Addressing homelessness and creating new housing are Mayor Ethan Berkowitz's "top priority," and the city is trying to make things better for neighbors of the shelter and soup kitchen, said Nancy Burke, the city's homelessness coordinator. But that process takes time, and it's messy to try to change decades-old policies, she said.
"We're still concerned about the impact," Burke said in a phone interview Friday.
But Burke also said some Anchorage residents assume nothing is being done to address those problems. That's not the case, she said, pointing to both short-term fixes and long-term initiatives.
The federal government awarded a $1.3 million grant in 2016 that's helping Berkowitz's administration develop longer-term housing plans, Burke said. And the city is also in the process of creating a new "campus coordinator" position to divert people with serious problems to other service providers and away from the shelter and soup kitchen, she said.

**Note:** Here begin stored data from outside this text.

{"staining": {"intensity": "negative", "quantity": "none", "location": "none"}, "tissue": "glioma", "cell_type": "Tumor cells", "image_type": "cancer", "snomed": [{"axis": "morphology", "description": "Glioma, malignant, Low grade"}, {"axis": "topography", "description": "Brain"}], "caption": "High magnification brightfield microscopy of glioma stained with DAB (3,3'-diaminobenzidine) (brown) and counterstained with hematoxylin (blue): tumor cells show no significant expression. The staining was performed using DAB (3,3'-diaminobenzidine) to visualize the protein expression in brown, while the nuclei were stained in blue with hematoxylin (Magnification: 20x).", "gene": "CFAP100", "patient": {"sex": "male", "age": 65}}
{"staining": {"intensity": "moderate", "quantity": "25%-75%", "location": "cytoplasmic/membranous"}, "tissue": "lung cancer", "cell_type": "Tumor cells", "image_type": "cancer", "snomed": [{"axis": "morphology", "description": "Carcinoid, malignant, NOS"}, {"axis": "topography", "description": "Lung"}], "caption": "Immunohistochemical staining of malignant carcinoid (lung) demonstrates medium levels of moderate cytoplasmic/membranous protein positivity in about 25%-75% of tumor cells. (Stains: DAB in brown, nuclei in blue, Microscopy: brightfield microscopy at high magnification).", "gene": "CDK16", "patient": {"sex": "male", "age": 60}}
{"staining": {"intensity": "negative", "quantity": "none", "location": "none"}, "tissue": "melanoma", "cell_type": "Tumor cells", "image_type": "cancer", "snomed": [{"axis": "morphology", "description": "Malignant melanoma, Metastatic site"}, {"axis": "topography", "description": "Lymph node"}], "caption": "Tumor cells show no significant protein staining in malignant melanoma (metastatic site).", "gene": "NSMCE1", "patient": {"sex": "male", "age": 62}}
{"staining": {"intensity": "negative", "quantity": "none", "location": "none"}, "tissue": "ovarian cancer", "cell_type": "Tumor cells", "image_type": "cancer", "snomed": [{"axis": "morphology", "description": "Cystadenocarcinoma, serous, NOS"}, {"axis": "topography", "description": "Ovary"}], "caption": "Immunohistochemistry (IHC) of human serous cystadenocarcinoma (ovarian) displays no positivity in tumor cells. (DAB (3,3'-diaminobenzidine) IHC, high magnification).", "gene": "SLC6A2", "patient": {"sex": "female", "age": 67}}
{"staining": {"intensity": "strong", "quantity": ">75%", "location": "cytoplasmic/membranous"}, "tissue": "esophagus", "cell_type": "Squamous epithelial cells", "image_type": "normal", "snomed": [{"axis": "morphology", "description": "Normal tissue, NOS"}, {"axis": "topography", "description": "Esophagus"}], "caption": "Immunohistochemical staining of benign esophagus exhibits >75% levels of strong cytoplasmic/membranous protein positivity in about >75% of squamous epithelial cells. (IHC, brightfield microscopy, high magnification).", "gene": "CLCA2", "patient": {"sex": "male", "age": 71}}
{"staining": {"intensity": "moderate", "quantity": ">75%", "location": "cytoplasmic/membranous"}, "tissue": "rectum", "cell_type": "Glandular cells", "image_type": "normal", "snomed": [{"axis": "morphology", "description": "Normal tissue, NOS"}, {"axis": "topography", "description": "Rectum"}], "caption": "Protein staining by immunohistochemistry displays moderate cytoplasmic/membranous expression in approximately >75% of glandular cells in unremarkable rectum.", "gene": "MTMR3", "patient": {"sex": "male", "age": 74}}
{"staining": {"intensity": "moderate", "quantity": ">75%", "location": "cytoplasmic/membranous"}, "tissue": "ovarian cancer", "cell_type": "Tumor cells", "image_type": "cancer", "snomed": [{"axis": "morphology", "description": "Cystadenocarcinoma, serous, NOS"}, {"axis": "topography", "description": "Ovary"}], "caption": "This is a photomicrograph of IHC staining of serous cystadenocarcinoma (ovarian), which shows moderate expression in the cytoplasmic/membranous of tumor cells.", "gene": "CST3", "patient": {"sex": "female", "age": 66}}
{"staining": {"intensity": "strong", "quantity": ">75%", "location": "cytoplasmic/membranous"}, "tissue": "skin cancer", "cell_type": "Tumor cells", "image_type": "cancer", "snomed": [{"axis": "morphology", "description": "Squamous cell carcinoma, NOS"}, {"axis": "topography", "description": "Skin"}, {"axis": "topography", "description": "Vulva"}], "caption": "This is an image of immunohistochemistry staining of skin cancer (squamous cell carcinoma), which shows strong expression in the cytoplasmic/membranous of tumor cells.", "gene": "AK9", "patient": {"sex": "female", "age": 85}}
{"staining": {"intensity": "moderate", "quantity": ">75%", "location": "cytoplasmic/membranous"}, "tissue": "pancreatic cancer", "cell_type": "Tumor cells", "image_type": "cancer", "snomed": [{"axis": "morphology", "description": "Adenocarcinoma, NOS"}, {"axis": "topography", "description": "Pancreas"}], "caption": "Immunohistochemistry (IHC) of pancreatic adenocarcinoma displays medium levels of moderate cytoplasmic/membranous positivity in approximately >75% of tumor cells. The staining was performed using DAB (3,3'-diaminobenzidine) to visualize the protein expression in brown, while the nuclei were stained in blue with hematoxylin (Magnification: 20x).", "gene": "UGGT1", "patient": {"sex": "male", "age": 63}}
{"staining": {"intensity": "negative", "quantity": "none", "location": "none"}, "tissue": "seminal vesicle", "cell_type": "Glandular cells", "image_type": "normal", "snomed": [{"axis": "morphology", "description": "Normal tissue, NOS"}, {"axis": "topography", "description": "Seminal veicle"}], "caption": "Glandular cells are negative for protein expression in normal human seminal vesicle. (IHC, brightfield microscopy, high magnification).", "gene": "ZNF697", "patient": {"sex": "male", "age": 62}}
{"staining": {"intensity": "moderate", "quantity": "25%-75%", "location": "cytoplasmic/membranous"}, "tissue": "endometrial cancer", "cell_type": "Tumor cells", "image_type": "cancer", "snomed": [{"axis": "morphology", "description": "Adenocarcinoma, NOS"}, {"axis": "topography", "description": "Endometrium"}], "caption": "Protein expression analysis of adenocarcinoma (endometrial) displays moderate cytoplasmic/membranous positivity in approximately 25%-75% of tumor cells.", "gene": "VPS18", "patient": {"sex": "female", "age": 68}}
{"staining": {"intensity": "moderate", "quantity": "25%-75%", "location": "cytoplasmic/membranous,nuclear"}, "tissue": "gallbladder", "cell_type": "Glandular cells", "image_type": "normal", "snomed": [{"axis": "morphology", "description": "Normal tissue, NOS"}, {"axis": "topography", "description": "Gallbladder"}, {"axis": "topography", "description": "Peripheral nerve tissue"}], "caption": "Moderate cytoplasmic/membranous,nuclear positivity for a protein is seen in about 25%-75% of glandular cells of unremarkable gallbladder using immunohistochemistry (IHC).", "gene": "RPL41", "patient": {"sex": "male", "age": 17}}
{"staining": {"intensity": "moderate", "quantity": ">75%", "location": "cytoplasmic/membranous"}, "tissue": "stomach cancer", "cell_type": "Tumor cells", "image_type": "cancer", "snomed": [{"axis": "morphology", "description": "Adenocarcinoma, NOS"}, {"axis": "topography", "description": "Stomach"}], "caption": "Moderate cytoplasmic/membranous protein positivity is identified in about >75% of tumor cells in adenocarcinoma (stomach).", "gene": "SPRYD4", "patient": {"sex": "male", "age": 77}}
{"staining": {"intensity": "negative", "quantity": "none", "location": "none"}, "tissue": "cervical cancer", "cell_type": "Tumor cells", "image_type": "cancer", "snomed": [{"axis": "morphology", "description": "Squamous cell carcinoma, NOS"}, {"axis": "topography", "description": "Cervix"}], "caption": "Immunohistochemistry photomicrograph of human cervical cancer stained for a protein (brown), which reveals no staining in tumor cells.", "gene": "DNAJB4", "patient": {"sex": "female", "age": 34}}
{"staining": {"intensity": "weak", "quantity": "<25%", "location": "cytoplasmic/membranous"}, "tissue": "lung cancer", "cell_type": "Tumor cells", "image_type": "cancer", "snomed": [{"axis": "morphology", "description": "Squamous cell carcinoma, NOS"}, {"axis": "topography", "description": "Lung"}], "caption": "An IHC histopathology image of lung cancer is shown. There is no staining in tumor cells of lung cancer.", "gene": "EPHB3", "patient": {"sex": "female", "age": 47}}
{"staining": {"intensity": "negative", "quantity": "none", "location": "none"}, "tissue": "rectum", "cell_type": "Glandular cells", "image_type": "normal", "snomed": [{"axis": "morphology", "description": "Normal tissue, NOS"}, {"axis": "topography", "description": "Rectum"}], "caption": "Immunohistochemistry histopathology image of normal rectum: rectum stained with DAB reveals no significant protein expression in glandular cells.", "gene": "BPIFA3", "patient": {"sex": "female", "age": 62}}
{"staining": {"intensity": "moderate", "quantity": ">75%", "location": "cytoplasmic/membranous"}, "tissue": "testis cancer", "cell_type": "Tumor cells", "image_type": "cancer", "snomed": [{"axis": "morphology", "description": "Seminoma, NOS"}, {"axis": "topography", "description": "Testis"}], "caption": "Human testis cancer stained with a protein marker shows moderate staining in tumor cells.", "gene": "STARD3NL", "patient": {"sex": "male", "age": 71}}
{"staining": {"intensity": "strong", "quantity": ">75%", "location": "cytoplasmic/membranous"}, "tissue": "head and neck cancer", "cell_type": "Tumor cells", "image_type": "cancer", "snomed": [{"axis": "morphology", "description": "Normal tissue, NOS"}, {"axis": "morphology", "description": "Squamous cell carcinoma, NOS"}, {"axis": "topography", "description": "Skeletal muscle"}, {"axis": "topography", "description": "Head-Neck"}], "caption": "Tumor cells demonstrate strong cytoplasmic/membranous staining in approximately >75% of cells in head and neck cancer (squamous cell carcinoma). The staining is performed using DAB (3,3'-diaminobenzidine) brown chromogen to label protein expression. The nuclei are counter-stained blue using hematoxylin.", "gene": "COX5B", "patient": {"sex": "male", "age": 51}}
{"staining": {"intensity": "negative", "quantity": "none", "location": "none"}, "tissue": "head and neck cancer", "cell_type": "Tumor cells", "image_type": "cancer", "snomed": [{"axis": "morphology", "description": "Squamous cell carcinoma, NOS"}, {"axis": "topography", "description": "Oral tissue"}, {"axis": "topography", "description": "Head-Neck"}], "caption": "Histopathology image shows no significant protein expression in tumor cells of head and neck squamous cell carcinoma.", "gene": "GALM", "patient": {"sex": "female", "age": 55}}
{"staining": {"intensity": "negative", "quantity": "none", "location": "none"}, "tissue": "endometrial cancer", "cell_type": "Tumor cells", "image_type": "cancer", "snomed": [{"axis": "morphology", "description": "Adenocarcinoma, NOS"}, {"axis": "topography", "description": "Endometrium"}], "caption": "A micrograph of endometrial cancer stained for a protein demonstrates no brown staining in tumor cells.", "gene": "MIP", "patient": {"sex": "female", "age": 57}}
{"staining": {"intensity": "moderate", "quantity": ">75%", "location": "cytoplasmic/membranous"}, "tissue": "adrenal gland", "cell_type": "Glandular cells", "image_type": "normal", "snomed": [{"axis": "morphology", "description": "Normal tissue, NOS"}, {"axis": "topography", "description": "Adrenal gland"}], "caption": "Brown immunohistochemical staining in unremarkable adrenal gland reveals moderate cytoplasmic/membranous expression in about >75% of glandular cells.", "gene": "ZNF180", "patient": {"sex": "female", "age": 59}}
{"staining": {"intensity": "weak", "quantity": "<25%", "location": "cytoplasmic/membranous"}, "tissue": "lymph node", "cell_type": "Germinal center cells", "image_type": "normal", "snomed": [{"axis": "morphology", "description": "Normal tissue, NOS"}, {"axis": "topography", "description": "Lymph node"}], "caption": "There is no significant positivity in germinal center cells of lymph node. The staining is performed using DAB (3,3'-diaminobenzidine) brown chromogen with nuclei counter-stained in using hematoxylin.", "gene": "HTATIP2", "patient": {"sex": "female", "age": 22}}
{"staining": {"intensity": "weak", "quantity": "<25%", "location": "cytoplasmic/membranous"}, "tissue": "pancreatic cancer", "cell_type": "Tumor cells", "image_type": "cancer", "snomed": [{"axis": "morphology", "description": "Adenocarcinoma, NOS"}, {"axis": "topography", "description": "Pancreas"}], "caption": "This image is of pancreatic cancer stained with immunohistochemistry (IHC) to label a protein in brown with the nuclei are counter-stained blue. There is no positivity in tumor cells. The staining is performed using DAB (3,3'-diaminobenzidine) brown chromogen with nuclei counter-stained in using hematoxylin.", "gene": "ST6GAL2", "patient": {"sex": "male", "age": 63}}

"I want to be reassuring to the community that there is a lot happening behind the scenes," Burke said. "We're pulling together as quickly as possible and probably don't do as well with communication as we may. But we're working on that."
That woman who was walking toward traffic Friday? Burke said she'd heard about her and that the police department's social services coordinator was responding.
Burke said it was unacceptable that the chemicals were applied by a "private citizen" on a "public roadway." Amid the extensive emergency response Thursday, she said, some of the homeless people in the area thought someone had died.
"It causes concern for people who are already with nowhere to go," Burke said. "They're already vulnerable and it makes people feel more vulnerable, which makes it harder to outreach to them and to establish what's needed to help them move from that location."
Alleva, the business owner who claimed responsibility for spreading the chemicals, said it was the "best thing that happened to that area." A police investigation, he added, is a "waste of resources."
He added: “Get out there and arrest some criminals.”